Cataluña, la decadencia, la independencia y el Senado
Hace apenas unas horas, un buen amigo, alto directivo de una de las instituciones de la llamada sociedad civil barcelonesa, me confesaba que el independentismo de los últimos tiempos no es la decadencia catalana; al contrario, decía él, la decadencia del territorio es lo que ha acabado derivando en el independentismo creciente.
A la vista de cuál es el precio de la disidencia en este país, en estos tiempos, me abstengo de revelar su nombre. Aunque podríamos decir que es uno de esos catalanes de raigambre, cuya cuna y capacidad intelectual ha sido ensalzada en multiplicidad de ocasiones en tiempos más tranquilos.

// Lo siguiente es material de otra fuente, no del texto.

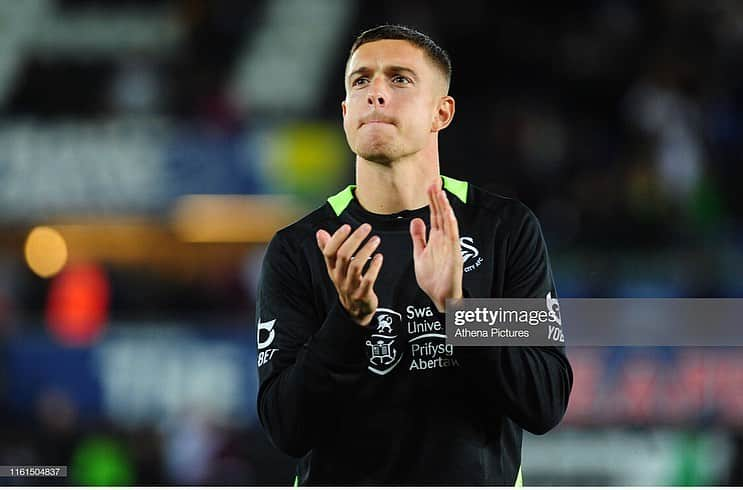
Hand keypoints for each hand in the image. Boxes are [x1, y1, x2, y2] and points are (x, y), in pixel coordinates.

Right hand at [316, 223, 383, 326]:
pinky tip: (379, 257)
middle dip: (355, 239)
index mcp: (332, 269)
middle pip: (343, 255)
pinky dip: (374, 267)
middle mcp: (339, 277)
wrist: (354, 310)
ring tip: (376, 239)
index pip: (329, 252)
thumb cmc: (346, 283)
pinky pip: (368, 279)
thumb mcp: (335, 268)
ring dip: (366, 250)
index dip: (337, 238)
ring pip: (356, 266)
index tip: (346, 226)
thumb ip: (328, 249)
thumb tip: (320, 232)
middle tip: (366, 228)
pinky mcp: (362, 294)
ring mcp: (350, 286)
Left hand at [409, 184, 462, 312]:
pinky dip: (451, 224)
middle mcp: (444, 240)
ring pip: (448, 222)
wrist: (440, 297)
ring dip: (444, 207)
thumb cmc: (433, 279)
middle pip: (441, 214)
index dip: (432, 201)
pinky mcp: (455, 255)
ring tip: (440, 192)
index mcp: (436, 239)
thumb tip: (416, 220)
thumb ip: (418, 237)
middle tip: (434, 181)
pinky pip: (453, 237)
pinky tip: (448, 213)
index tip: (429, 185)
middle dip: (437, 198)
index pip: (434, 215)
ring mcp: (450, 246)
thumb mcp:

Debo admitir que tiene una parte importante de razón. Sostiene que en otras etapas de la historia los catalanes se habían encargado de gobernar lo fundamental de España. Y que en los últimos tiempos se ha producido una expresa renuncia a esa posibilidad a la par que se interiorizaba, fruto del pujolismo, una visión entre romántica y endogámica del país. Una actitud que hacía inservible el esfuerzo y la lucha contra los poderes tanto en relación con España y, lo que es más peligroso, como hacia la Unión Europea.
En consecuencia, la decadencia del país ha dado lugar a un estado político de vuelo corto, en el que los virreyes quieren ser reyes y los mediocres del panorama pueden tener aspiraciones en un espacio más reducido y menos amplio. En otros tiempos de la historia, los catalanes luchaban en un sentido no bélico, sino de trabajo y esfuerzo, por controlar la economía española y dirigirla hacia sus intereses. Hubo antecesores de Duran Lleida y Sánchez Llibre que hicieron bien su trabajo y consiguieron que los principales actores de la sociedad catalana se sintieran no sólo satisfechos, sino incluso recompensados en sus intereses de forma amplia.
La ruptura de todo ello ha avanzado hacia la decadencia catalana. El independentismo es su formulación política máxima (por cierto, con las encuestas poco favorables en lo parlamentario) y el arte de la permanente reivindicación la salida a través de la cual se relaciona con el resto de España.
Parece que el Gobierno de Mariano Rajoy ha decidido tomar la iniciativa política y realizar alguna que otra oferta a los virreyes: sea el traslado del Senado, sean algunas mejoras en términos de Hacienda Pública o sus equivalentes. En cualquier caso, la actuación llega tarde. La credibilidad de los representantes de la Administración Central del Estado ha decaído de manera incontrolable. Trasladar el Senado a Barcelona es tanto como conceder una patata no caliente, sino podrida, en un momento en que lo más sensato es acabar con una institución lejana de los intereses y necesidades reales de la ciudadanía.
Sí tiene sentido que España, como realidad administrativa, esté más presente en la capital catalana si se pretende mantener una cierta ficción de co-capitalidad. Sobre todo a la vista de que ese espacio del Estado lo han ocupado los nacionalistas de la decadencia cargándose justamente eso, el Estado. Dicho eso, que se guarden el Senado allá donde les quepa, porque aunque lo trasladen seguirá como una cámara de representación inservible y anacrónica. Sólo una reforma en profundidad del Estado puede facilitar que la ciudadanía del siglo XXI entienda de sus derechos y libertades y algo menos su territorio identitario.